EXERCISE DETAILS »
The whole listing should be retyped word for word, apart from the pictures it holds.

Start of RECORD EXTRACTS

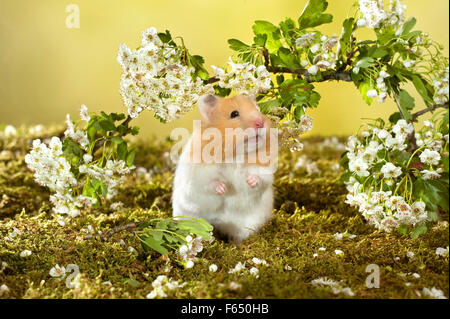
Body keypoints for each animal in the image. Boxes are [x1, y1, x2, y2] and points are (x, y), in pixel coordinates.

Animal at [171, 94, 274, 244]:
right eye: (234, 114)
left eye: (258, 109)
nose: (261, 122)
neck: (235, 154)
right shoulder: (197, 177)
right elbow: (209, 183)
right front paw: (222, 188)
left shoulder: (264, 172)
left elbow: (260, 179)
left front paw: (250, 180)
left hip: (247, 226)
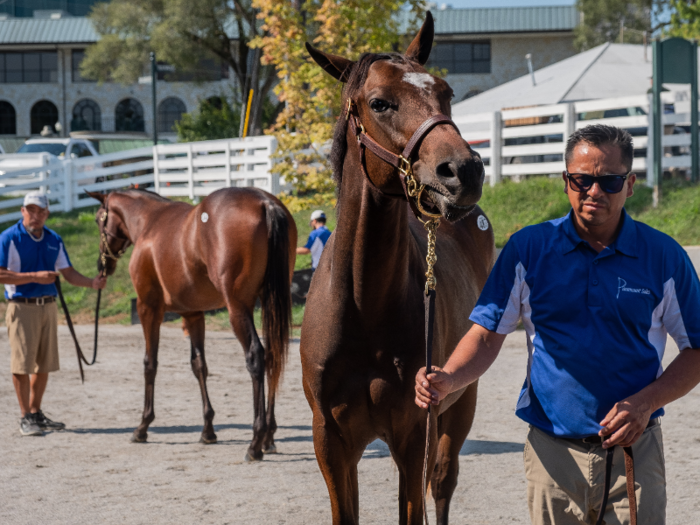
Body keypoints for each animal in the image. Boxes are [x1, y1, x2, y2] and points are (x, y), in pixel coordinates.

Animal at [87, 187, 296, 458]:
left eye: (97, 219)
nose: (102, 265)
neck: (148, 222)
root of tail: (264, 202)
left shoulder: (148, 308)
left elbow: (150, 364)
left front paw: (143, 426)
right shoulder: (193, 313)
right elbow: (199, 366)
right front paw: (208, 430)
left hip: (238, 307)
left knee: (256, 356)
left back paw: (256, 442)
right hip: (270, 301)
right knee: (273, 356)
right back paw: (269, 436)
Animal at [304, 13, 494, 524]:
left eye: (446, 92)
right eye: (379, 102)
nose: (464, 170)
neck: (363, 305)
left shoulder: (412, 435)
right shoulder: (331, 441)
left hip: (458, 404)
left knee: (442, 485)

End of RECORD EXTRACTS

WRITTEN RESPONSE »
Body keypoints for each animal in the image. Boxes are [x1, y1, x2, y2] and points are (x, y), in pixel coordinates.

Animal at [171, 94, 274, 244]:
right eye: (234, 114)
left eye: (258, 109)
nose: (261, 122)
neck: (235, 154)
right shoulder: (197, 177)
right elbow: (209, 183)
right front paw: (222, 188)
left shoulder: (264, 172)
left elbow: (260, 179)
left front paw: (250, 180)
left hip: (247, 226)
Body keypoints for each animal in the image. Boxes are [x1, y1, x2, y2] and points are (x, y), in pixel coordinates.

Animal at [87, 187, 296, 458]:
left eye: (97, 219)
nose: (102, 265)
neck: (148, 222)
root of tail: (264, 202)
left shoulder: (148, 308)
left elbow: (150, 364)
left front paw: (143, 426)
right shoulder: (193, 313)
right elbow: (199, 366)
right front paw: (208, 430)
left hip: (238, 307)
left knee: (256, 356)
left back paw: (256, 442)
right hip: (270, 301)
right knee: (273, 356)
right back paw: (269, 436)
Animal at [304, 13, 494, 524]:
left eye: (446, 92)
right eye: (379, 102)
nose: (464, 170)
neck: (363, 305)
left shoulder: (412, 435)
right shoulder: (331, 441)
left hip: (458, 404)
left knee: (442, 485)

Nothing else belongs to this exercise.